Lawmakers and state regulators moved in early January to craft new rules for very large data centers, citing concerns that rapid growth in computing facilities places heavy new demand on the electric grid. The policy push followed heightened attention to electricity capacity shortfalls in PJM, the regional grid operator, which state officials and energy stakeholders say underscored a need for clearer state oversight and stronger conditions on interconnection and grid reliability.
Proposals under discussion included requiring state-level certificates or state review for very large data centers, implementing new rate schedules and interconnection requirements, measures to require or incentivize onsite generation or battery storage, and rules to curtail data center load during peak periods.

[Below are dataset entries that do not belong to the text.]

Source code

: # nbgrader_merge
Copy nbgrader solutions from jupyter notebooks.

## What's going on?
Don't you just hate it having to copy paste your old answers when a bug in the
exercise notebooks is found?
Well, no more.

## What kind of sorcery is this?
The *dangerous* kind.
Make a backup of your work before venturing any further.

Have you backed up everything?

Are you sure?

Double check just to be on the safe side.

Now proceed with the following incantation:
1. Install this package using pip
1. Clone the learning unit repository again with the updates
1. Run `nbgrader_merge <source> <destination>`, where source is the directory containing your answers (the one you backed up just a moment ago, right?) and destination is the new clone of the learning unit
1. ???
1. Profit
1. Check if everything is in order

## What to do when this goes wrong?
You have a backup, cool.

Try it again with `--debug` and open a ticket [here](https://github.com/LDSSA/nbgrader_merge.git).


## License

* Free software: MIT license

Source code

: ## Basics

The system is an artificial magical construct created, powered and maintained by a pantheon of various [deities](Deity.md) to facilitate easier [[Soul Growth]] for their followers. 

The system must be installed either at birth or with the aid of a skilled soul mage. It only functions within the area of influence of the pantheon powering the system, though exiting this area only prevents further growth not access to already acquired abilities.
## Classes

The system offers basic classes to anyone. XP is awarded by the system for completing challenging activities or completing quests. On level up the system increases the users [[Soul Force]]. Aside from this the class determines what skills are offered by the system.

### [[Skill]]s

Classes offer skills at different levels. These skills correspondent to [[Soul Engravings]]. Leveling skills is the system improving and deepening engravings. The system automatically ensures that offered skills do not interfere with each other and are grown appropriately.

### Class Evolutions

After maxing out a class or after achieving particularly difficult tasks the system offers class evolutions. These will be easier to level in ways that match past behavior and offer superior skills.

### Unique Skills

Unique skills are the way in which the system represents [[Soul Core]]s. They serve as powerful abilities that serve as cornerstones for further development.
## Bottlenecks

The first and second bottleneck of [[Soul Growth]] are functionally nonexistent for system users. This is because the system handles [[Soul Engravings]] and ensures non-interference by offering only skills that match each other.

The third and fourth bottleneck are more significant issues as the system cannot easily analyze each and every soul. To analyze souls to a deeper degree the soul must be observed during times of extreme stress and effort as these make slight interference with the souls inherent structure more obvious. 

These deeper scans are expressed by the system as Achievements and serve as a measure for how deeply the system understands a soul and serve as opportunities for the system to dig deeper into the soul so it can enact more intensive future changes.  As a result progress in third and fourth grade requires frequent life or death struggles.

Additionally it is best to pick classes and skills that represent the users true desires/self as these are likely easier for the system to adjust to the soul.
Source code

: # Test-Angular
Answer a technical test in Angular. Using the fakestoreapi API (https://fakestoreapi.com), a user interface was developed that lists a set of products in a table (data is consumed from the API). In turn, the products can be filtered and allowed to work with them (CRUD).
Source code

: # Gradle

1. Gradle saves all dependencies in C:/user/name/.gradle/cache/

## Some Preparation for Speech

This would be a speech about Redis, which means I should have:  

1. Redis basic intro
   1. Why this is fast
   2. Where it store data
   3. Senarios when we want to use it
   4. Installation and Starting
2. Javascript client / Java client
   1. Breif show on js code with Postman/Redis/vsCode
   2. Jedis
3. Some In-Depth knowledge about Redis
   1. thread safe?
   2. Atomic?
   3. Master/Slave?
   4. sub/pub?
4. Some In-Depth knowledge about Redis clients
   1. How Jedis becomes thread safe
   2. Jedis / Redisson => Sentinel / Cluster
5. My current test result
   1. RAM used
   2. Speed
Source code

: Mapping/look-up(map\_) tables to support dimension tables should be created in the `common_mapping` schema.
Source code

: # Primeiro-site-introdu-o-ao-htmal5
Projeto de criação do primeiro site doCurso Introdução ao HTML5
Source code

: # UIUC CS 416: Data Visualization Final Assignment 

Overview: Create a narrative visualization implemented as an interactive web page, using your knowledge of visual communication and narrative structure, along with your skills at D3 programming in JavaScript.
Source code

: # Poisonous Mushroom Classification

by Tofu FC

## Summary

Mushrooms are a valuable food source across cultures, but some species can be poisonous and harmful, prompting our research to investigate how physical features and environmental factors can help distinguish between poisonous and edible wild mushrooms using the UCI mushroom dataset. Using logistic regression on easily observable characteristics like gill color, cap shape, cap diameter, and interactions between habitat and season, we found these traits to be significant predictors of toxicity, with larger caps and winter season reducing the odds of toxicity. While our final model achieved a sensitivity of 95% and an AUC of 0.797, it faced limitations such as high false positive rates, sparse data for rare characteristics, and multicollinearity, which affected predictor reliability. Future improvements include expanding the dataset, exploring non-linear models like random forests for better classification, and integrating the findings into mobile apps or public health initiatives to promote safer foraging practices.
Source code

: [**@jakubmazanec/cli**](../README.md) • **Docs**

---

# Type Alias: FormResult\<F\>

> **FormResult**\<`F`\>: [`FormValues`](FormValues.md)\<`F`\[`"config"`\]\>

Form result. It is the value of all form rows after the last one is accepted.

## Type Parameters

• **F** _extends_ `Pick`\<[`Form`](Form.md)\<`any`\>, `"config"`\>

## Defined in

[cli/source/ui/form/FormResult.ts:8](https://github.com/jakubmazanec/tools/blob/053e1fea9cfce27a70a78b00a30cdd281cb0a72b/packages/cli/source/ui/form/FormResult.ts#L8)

Together, these options would give state institutions tools to condition approvals on investments in resilience and to limit unplanned strain on local distribution systems during high-demand events.
The policy choices carry direct implications for Baltimore City. Data center projects can bring construction jobs and property tax revenue, but they also create local concerns about air quality, noise, land use, and the allocation of infrastructure costs. If utilities pass interconnection and grid upgrade costs onto residential and small commercial ratepayers, the economic burden could shift away from high-demand commercial customers. Conversely, requirements for onsite generation or storage could mitigate peak demand impacts but raise development costs that affect project economics and local tax yields.
Institutionally, the debate will hinge on the balance between state-level planning and local land-use authority. State review or certificate requirements aim to create consistency across jurisdictions and address regional grid impacts, while cities and counties have traditionally managed zoning and permitting. How Maryland reconciles those authorities will determine whether Baltimore and surrounding jurisdictions retain discretion over siting and community protections.
Regulatory tools under consideration would also alter utility practice. New rate schedules could encourage off-peak operations or demand flexibility. Interconnection standards could require earlier coordination between developers and grid operators to ensure upgrades are planned and financed in a transparent way. Curtailment rules and incentives for onsite batteries would change operational assumptions for data centers and could improve reliability during stress events.
These proposals were framed as likely priorities for the 2026 General Assembly session. Residents and local officials should expect bill filings, committee hearings, and public comment opportunities in the coming months. Civic engagement will shape whether Maryland adopts strict statewide controls, leans on market-based incentives, or preserves greater local authority over siting and community protections. The final policy mix will determine how Baltimore balances economic development from data centers with energy reliability, environmental impacts, and fairness for ratepayers.